Results: 3280 patients including 1919 treated at home (58.5%) and 1361 treated in public (41.5%) were eligible. The latter were significantly younger (61.0 vs. 65.5 years, mean, p<0.001) and had a lower proportion of women (21.4 vs. 28.8%, p<0.001).

During the prehospital course, the public cohort had a higher prevalence of resuscitation (16.6 vs. 13.6%, p=0.022), but intubation (13.2 vs. 13.3%) and use of vasopressors (11.9 vs. 13.5%) did not significantly differ. Cardiogenic shock had a similar prevalence (17.0 vs. 16.8%, p<0.901), but pulmonary oedema more frequently occurred in home group (5.8 vs. 9.3%, p<0.001). Prehospital mortality was 0.4% vs. 0.1% (p=0.249), respectively. Both groups were equally referred for angiography (99.5 vs. 99.0%, p=0.08). The public group had a lower rate of TIMI 0 flow (11.8 vs. 14.3%, p=0.038), and they were more often treated with stent implantation (85.4 vs. 81.9%, p=0.008). Anterior infarction was more common in public group (40.5 vs. 37.0% p=0.039). Symptom-to-FMC time was significantly increased in public cohort (365.0 [±740.9] vs. 216.6 [±472.3], mean, p<0.001), while door-to-balloon time (60.4 [±79.0] vs. 63.4 [±77.2], mean, p<0.333) and contact-to-balloon time (99.4 [±91.6] vs. 103.6 [±73.5], mean, p<0.263) were comparable between the groups.

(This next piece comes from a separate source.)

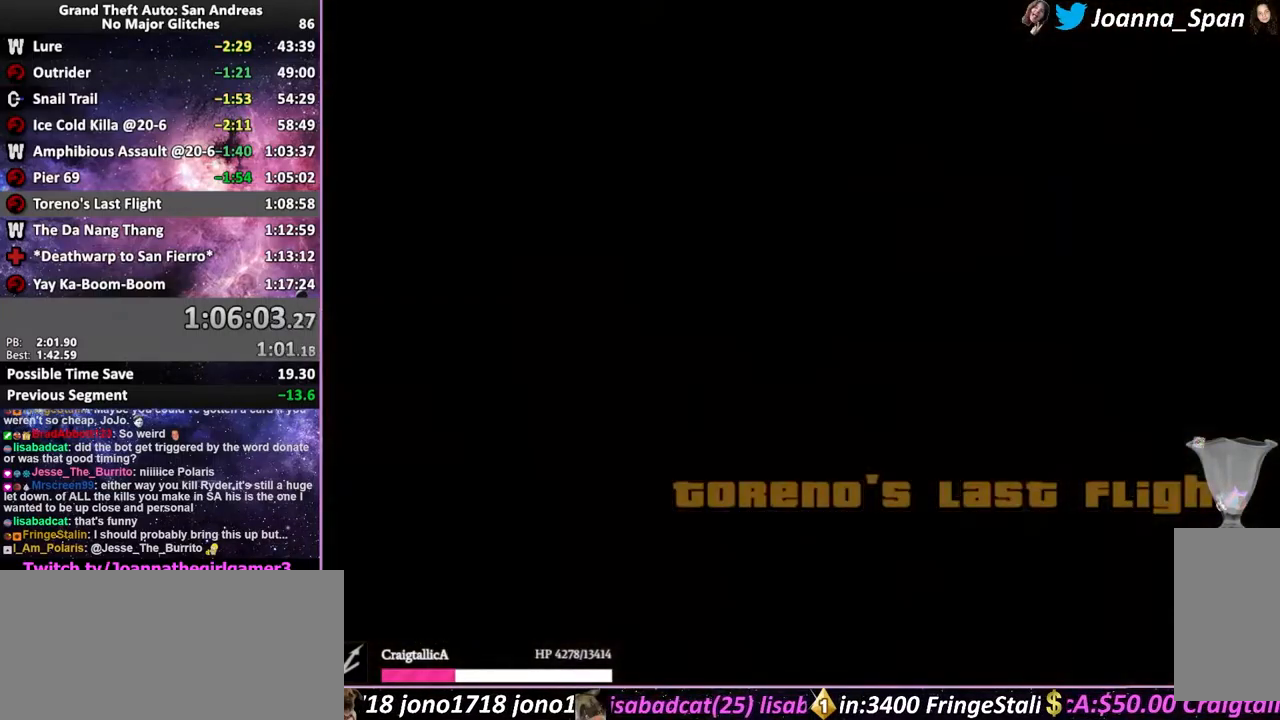
{"keys": [], "mouse": [], "events": [[300, "shift_l", "down"], [450, "shift_l", "up"]]}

Procedure-related complications, periinterventional resuscitation, access-site bleeding and stroke rates did not differ between the groups (see figure). The home group had significantly higher rates of re-infarction (0.8 vs. 1.8% p=0.022) and in-hospital mortality (7.3 vs. 11.9% p<0.001). 

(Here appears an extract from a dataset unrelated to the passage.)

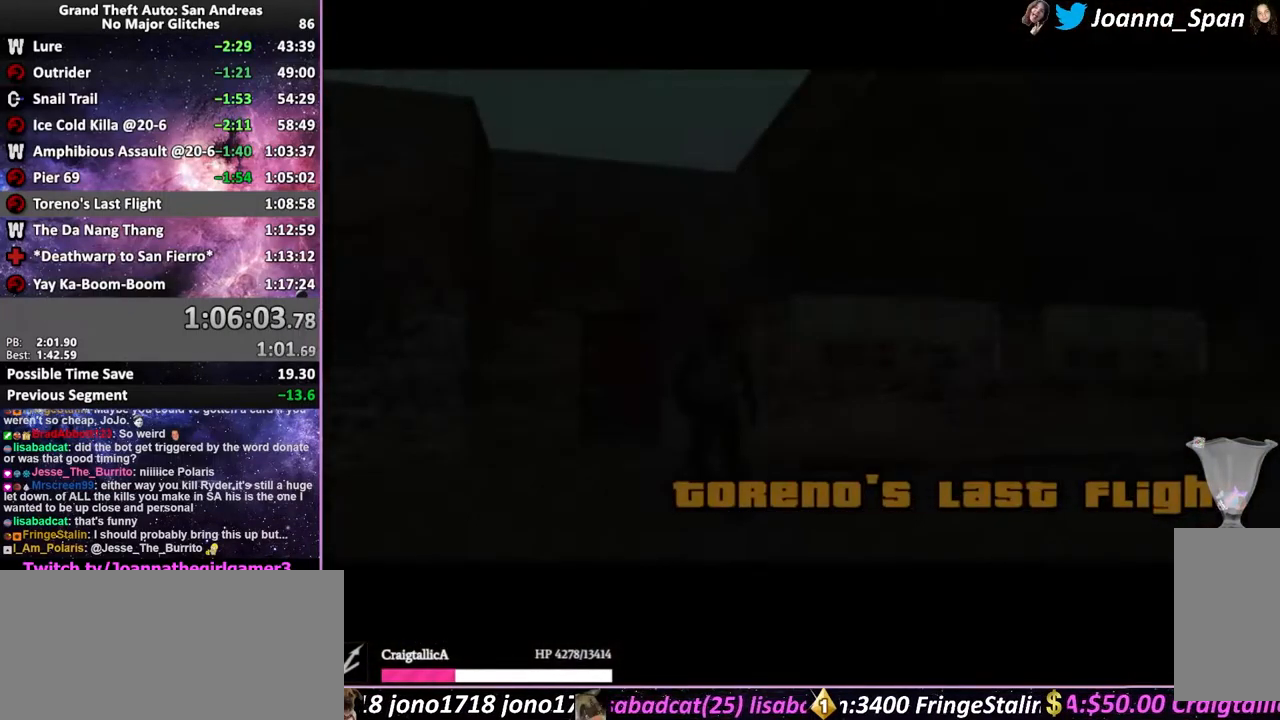
{"keys": ["shift_l"], "mouse": [], "events": [[16, "shift_l", "down"], [100, "shift_l", "up"], [183, "shift_l", "down"], [250, "shift_l", "up"], [333, "shift_l", "down"], [416, "shift_l", "up"], [483, "shift_l", "down"]]}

Conclusion: The present study demonstrated a relevant patient-related delay in patients with STEMI in public. Complications and outcome were more favorable in public cohort despite higher prehospital resuscitation rates and this delay. The home cohort group had significantly increased in-hospital mortality. Contributing factors for this worse outcome might be disparities regarding pulmonary oedema, infarct-related artery characteristics, invasive management, age and gender. Further prospective analyses of underlying conditions are needed, but EMS personnel should be aware of potential differences in these cohorts. Strategies to minimize patient-related delay are still warranted.